Biogen’s TYSABRI for Secondary Progressive MS Fails to Meet Phase 3 Trial Endpoints
Biogen Inc. recently reported that the Phase 3 ASCEND clinical trial study testing TYSABRI efficacy in patients with secondary progressive multiple sclerosis (SPMS) did not achieve its primary and secondary goals. According to the company, the comprehensive results of the study will be revealed at a future medical conference.
TYSABRI (natalizumab) is an effective monoclonal antibody therapy indicated for the treatment of patients with relapsing variants of multiple sclerosis (MS), including relapsing-remitting multiple sclerosis (RRMS). It exerts its therapeutic action by disrupting key molecule interactions, leading to a blockage of leukocyte migration to inflamed tissues. Although it is thought to stop the activity of inflammatory cells, TYSABRI’s mode of action has not been completely elucidated.
The drug has been approved in over 65 countries, and in the U.S. is recommended as a mono therapy for relapsing MS. In Europe, this medicine is recommended for patients suffering from high activity or rapidly evolving RRMS, even when subjected to other therapies such as beta interferon. TYSABRI, in previous studies, has been shown to be effective in slowing disease progression and reducing the relapse rates, and in the ASCEND study, it was generally well-tolerated and adverse events were consistent with its known safety profile, Biogen reported.

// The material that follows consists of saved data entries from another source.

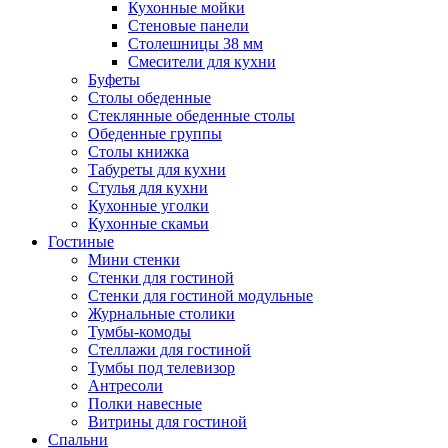
Кухонные мойки
Стеновые панели
Столешницы 38 мм
Смесители для кухни
Буфеты
Столы обеденные
Стеклянные обеденные столы
Обеденные группы
Столы книжка
Табуреты для кухни
Стулья для кухни
Кухонные уголки
Кухонные скамьи
Гостиные
Мини стенки
Стенки для гостиной
Стенки для гостиной модульные
Журнальные столики
Тумбы-комоды
Стеллажи для гостиной
Тумбы под телевизор
Антресоли
Полки навесные
Витрины для гостиной
Спальни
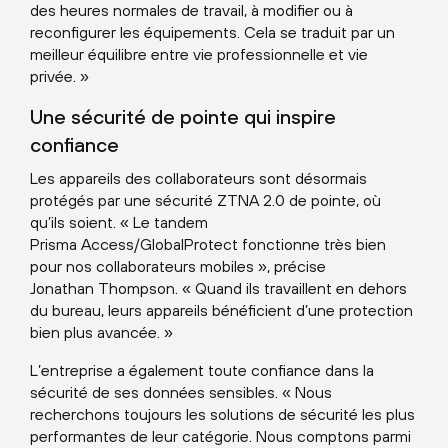
des heures normales de travail, à modifier ou à
reconfigurer les équipements. Cela se traduit par un
meilleur équilibre entre vie professionnelle et vie
privée. »
Une sécurité de pointe qui inspire
confiance
Les appareils des collaborateurs sont désormais
protégés par une sécurité ZTNA 2.0 de pointe, où
qu’ils soient. « Le tandem
Prisma Access/GlobalProtect fonctionne très bien
pour nos collaborateurs mobiles », précise
Jonathan Thompson. « Quand ils travaillent en dehors
du bureau, leurs appareils bénéficient d’une protection
bien plus avancée. »
L’entreprise a également toute confiance dans la
sécurité de ses données sensibles. « Nous
recherchons toujours les solutions de sécurité les plus
performantes de leur catégorie. Nous comptons parmi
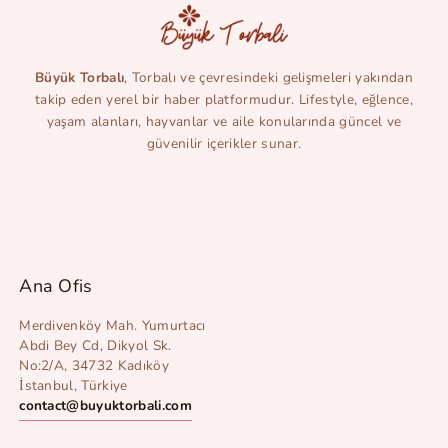
Büyük Torbalı
, Torbalı ve çevresindeki gelişmeleri yakından
takip eden yerel bir haber platformudur. Lifestyle, eğlence,
yaşam alanları, hayvanlar ve aile konularında güncel ve
güvenilir içerikler sunar.
Ana Ofis
Merdivenköy Mah. Yumurtacı
Abdi Bey Cd, Dikyol Sk.
No:2/A, 34732 Kadıköy
İstanbul, Türkiye
contact@buyuktorbali.com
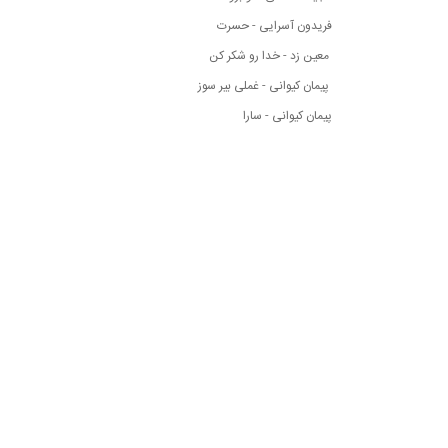
فریدون آسرایی - حسرت
معین زد - خدا رو شکر کن
پیمان کیوانی - غملی بیر سوز
پیمان کیوانی - سارا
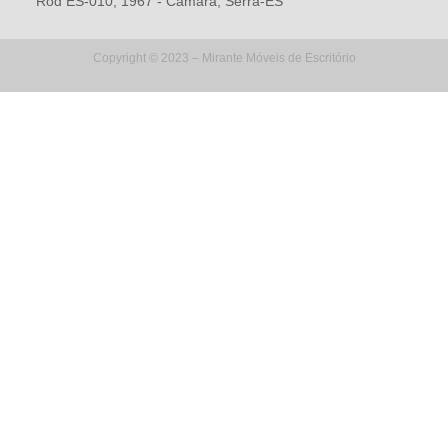
Rod ES-010, 1967 - Camará, Serra-ES
Copyright © 2023 – Mirante Móveis de Escritório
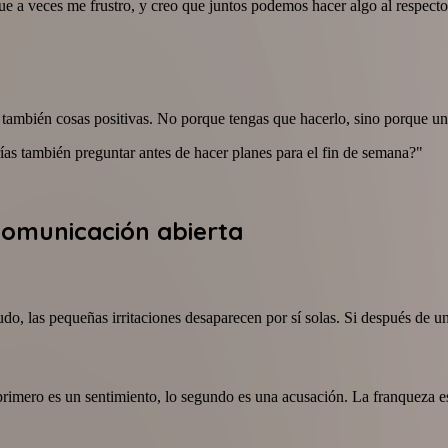
 a veces me frustro, y creo que juntos podemos hacer algo al respecto
también cosas positivas. No porque tengas que hacerlo, sino porque un
s también preguntar antes de hacer planes para el fin de semana?"
comunicación abierta
udo, las pequeñas irritaciones desaparecen por sí solas. Si después de 
mero es un sentimiento, lo segundo es una acusación. La franqueza esp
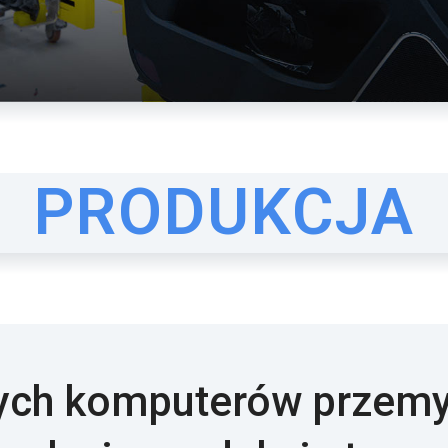
PRODUKCJA
ych komputerów przem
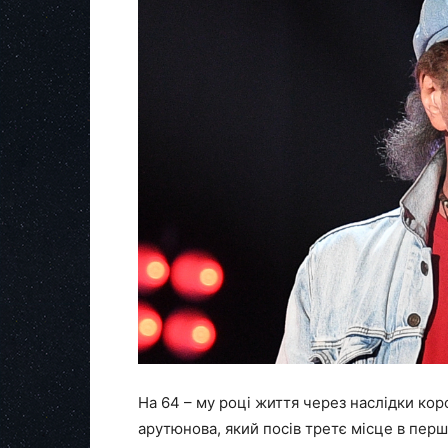
На 64 – му році життя через наслідки кор
арутюнова, який посів третє місце в перш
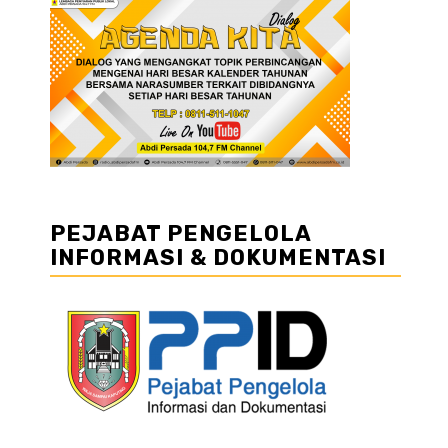
PEJABAT PENGELOLA
INFORMASI & DOKUMENTASI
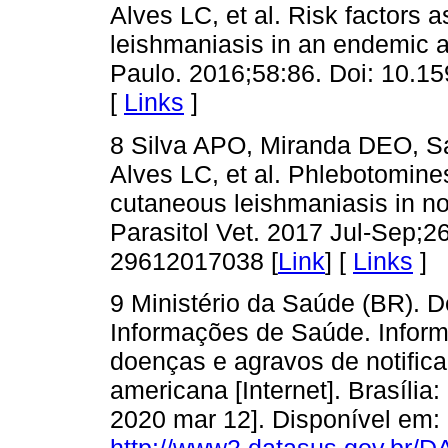
Alves LC, et al. Risk factors
leishmaniasis in an endemic a
Paulo. 2016;58:86. Doi: 10.
[
Links
]
8 Silva APO, Miranda DEO, 
Alves LC, et al. Phlebotomine
cutaneous leishmaniasis in no
Parasitol Vet. 2017 Jul-Sep;2
29612017038 [
Link
] [
Links
]
9 Ministério da Saúde (BR). 
Informações de Saúde. Infor
doenças e agravos de notific
americana [Internet]. Brasília
2020 mar 12]. Disponível em:
http://www2.datasus.gov.br/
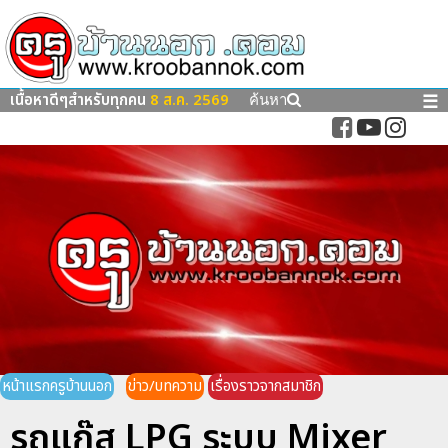
เนื้อหาดีๆสำหรับทุกคน
8 ส.ค. 2569
☰
ค้นหา
หน้าแรกครูบ้านนอก
ข่าว/บทความ
เรื่องราวจากสมาชิก
รถแก๊ส LPG ระบบ Mixer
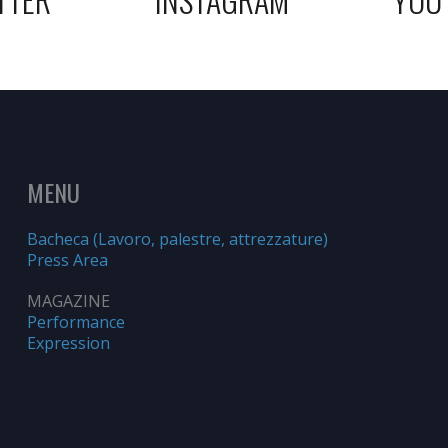
MENU
Bacheca (Lavoro, palestre, attrezzature)
Press Area
MAGAZINE
Performance
Expression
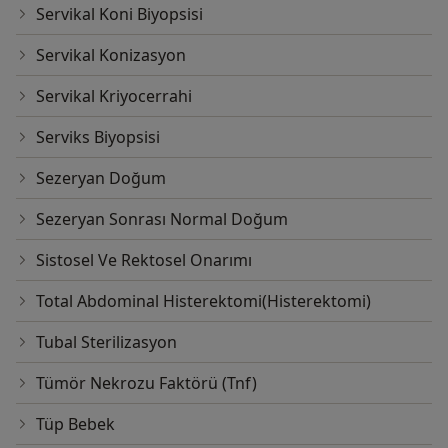
Servikal Koni Biyopsisi
Servikal Konizasyon
Servikal Kriyocerrahi
Serviks Biyopsisi
Sezeryan Doğum
Sezeryan Sonrası Normal Doğum
Sistosel Ve Rektosel Onarımı
Total Abdominal Histerektomi(Histerektomi)
Tubal Sterilizasyon
Tümör Nekrozu Faktörü (Tnf)
Tüp Bebek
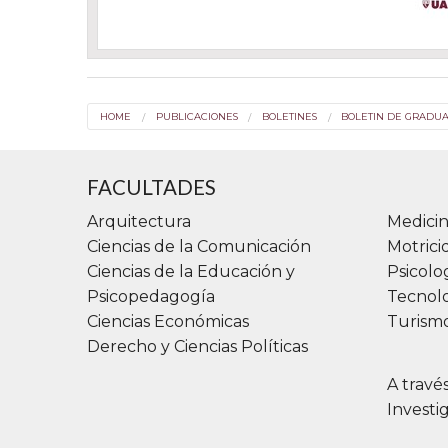
HOME
PUBLICACIONES
BOLETINES
BOLETIN DE GRADU
FACULTADES
Arquitectura
Medicin
Ciencias de la Comunicación
Motric
Ciencias de la Educación y
Psicolo
Psicopedagogía
Tecnolo
Ciencias Económicas
Turismo
Derecho y Ciencias Políticas
A travé
Investi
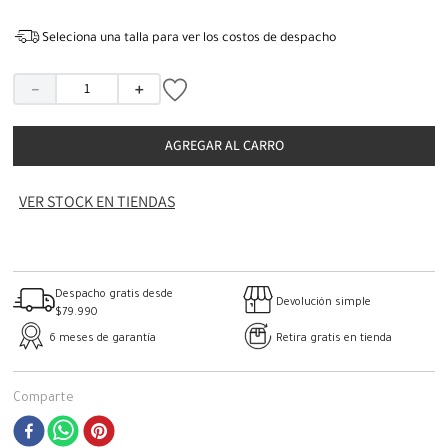
Seleciona una talla para ver los costos de despacho
－
＋
AGREGAR AL CARRO
VER STOCK EN TIENDAS
Despacho gratis desde
Devolución simple
$79.990
6 meses de garantía
Retira gratis en tienda
Comparte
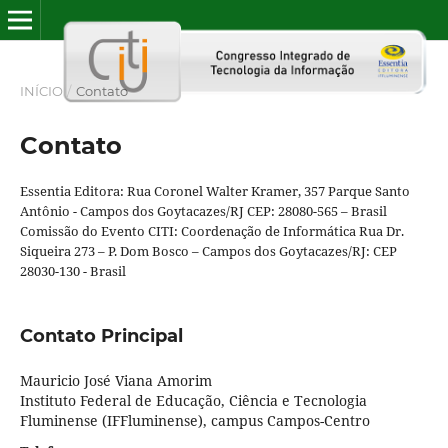
INÍCIO
/
Contato
Contato
Essentia Editora: Rua Coronel Walter Kramer, 357 Parque Santo
Antônio - Campos dos Goytacazes/RJ CEP: 28080-565 – Brasil
Comissão do Evento CITI: Coordenação de Informática Rua Dr.
Siqueira 273 – P. Dom Bosco – Campos dos Goytacazes/RJ: CEP
28030-130 - Brasil
Contato Principal
Mauricio José Viana Amorim
Instituto Federal de Educação, Ciência e Tecnologia
Fluminense (IFFluminense), campus Campos-Centro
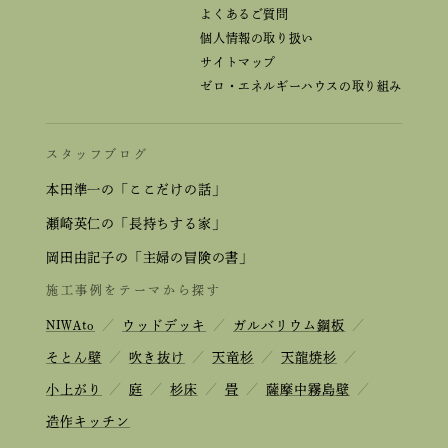
よくあるご質問
個人情報の取り扱い
サイトマップ
ゼロ・エネルギーハウスの取り組み
スタッフブログ
本田準一の「ここだけの話」
瀬崎英仁の「長持ちする家」
岡田由記子の「主婦の冒険の書」
施工事例をテーマから探す
NIWAto
／
ウッドデッキ
／
ガルバリウム鋼板
／
そとん壁
／
吹き抜け
／
天竜杉
／
天龍焼杉
／
小上がり
／
庭
／
杉床
／
畳
／
薩摩中霧島壁
／
造作キッチン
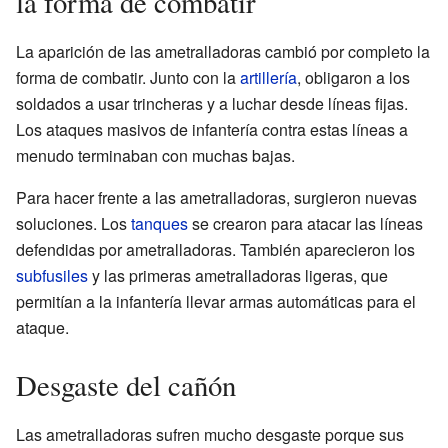
la forma de combatir
La aparición de las ametralladoras cambió por completo la
forma de combatir. Junto con la
artillería
, obligaron a los
soldados a usar trincheras y a luchar desde líneas fijas.
Los ataques masivos de infantería contra estas líneas a
menudo terminaban con muchas bajas.
Para hacer frente a las ametralladoras, surgieron nuevas
soluciones. Los
tanques
se crearon para atacar las líneas
defendidas por ametralladoras. También aparecieron los
subfusiles
y las primeras ametralladoras ligeras, que
permitían a la infantería llevar armas automáticas para el
ataque.
Desgaste del cañón
Las ametralladoras sufren mucho desgaste porque sus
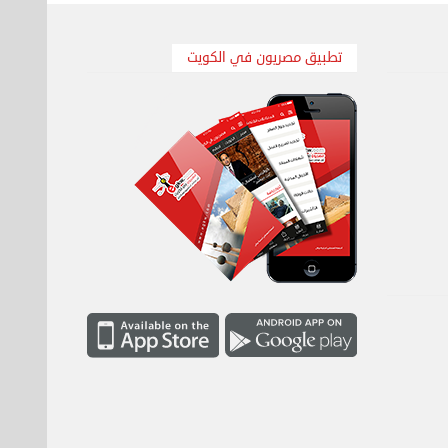
تطبيق مصريون في الكويت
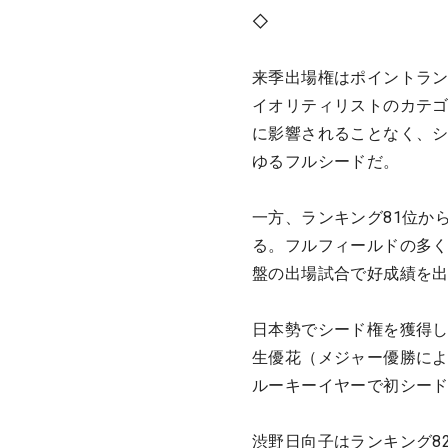
◇
来季出場権はポイントラン
イオリティリストのカテゴ
に影響されることなく、
ゆるフルシードだ。
一方、ランキング81位から
る。フルフィールドの多
盤の出場試合で好成績を
日本勢でシード権を獲得し
生優花（メジャー優勝によ
ルーキーイヤーで初シー
渋野日向子はランキング8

SPMS relates to severe events in multiple sclerosis, such as progressive nerve damage and loss, and it has very limited and poorly effective treatment options.
“While we’re disappointed with these results, we believe this research will provide the MS community important insights into this more advanced patient population, and the benefits that natalizumab may provide in areas such as upper limb function,” said Dr. Alfred Sandrock, MD, group senior vice president and chief medical officer at Biogen, in a press release.
The placebo-controlled and randomized ASCEND study included 889 SPMS patients in 15 countries, distributed randomly into two treatment groups: placebo or 300 mg of natalizumab. Its primary endpoint was the percentage of patients with confirmed progression of disability in one or more of three disability measurements. Results showed that the drug had a statistically significant improvement effect in upper limb function, one of the three disability points under evaluation. Further analysis of the patient’s response suggested that, in fact, only some SPMS patients benefited from TYSABRI treatment, with less relapses and MRI lesions (secondary endpoints).
“Given the challenges of treating this advanced stage of MS, these results underscore the importance of treatment early in the course of disease with effective disease-modifying therapies before a patient advances to SPMS,” Dr. Sandrock said.